If the DOC wants you out of their facility, for whatever reason, the contractor will do it. The DOC is the contractor's customer, after all. They'd rather please them than be fair to you, or even to give you the benefit of the doubt. Whether they made up a false allegation concerning you and an inmate, or whether they decided they just didn't like the color of the socks you wore to work that day, they can do it. They just tell the contractor, your employer that they do not want you there anymore. It's not an EEOC issue, it's not abuse, and your termination was not wrongful.
However, I agree with chyvan, the first minute you were put on suspension without pay, you should've filed for unemployment benefits.

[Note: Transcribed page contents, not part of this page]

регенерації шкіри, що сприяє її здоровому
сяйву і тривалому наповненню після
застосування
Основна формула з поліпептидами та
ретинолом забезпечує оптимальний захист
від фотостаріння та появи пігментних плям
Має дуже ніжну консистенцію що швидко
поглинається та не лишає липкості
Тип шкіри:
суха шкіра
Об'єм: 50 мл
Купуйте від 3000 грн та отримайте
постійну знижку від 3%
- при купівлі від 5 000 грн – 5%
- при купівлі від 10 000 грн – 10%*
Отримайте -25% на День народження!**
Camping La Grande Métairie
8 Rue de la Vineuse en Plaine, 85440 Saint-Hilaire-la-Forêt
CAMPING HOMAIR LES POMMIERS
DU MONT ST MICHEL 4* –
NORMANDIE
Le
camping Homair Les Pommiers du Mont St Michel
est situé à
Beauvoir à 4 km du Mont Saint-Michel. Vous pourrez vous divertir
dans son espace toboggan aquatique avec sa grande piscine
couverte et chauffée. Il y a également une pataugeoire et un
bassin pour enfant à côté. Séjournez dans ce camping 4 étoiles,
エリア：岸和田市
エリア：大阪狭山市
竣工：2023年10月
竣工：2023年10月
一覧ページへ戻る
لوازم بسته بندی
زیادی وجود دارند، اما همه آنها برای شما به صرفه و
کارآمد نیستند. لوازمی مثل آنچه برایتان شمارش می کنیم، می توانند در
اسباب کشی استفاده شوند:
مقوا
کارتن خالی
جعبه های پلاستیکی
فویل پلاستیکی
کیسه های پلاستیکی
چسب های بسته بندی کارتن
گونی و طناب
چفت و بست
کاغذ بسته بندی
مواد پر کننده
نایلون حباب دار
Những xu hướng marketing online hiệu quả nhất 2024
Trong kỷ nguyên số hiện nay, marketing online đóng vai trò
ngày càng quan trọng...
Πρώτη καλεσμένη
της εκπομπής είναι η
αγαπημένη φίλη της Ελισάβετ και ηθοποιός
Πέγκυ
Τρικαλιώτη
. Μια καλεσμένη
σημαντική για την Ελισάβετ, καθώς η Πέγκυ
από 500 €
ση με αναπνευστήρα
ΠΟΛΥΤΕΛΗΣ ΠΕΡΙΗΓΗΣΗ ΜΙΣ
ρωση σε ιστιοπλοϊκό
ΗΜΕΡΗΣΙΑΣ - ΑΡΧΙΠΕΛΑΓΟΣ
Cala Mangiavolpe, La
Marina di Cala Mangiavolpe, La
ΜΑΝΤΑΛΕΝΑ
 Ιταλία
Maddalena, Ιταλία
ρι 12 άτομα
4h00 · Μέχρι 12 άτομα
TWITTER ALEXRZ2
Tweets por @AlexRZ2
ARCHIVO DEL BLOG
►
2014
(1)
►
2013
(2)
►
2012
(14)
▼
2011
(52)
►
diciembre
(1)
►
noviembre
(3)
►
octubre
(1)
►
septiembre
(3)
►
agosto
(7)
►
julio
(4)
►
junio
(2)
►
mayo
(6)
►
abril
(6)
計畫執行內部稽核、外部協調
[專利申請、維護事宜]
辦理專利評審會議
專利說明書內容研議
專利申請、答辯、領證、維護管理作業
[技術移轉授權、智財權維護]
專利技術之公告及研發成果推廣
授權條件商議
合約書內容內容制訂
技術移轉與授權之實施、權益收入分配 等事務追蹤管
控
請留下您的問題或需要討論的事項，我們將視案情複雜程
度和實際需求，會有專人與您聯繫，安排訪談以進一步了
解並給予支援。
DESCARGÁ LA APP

And week you are not working and not being paid, you may qualify for unemployment whether you've been officially fired or not.In fact you may not actually be terminated from the contracting firm. If not, and they do not have another work assignment to send you on, you likely are going to be approvable for unemployment benefits, regardless of the reason why you were suspended from your work assignment at the DOC. (Depending of course on your monetary eligibility based on how much work for covered wages you have done in about the last two years. )
If the contractor, your employer does decide you're terminated, in other words, they only have the one client, they're not going to send you on any other assignments, and they respond to unemployment stating that they have fired you from their business for a valid misconduct reason, related to the DOC complaint, then you'll have all that to go into with them in the appeals process. How you were treated by the contracting facility employees may or may not be a factor. The unemployment system will ask you what you were told by the contractor, your employer, and you will tell them. Then they will contact the contractor, and they'll make a decision whether or not the contractor had a valid misconduct reason to terminate you.
But regardless of whether or not you are approved for unemployment does not mean, in any way, that you are or are not the victim of a wrongful termination. And in the experience and estimation of the many people here who are familiar with hiring and firing issues, based on what you have told us here, you aren't. Many people have misconceptions about what the employer can and cannot do to them and how they are to be treated on the job, and they only find out differently after it actually happens to them.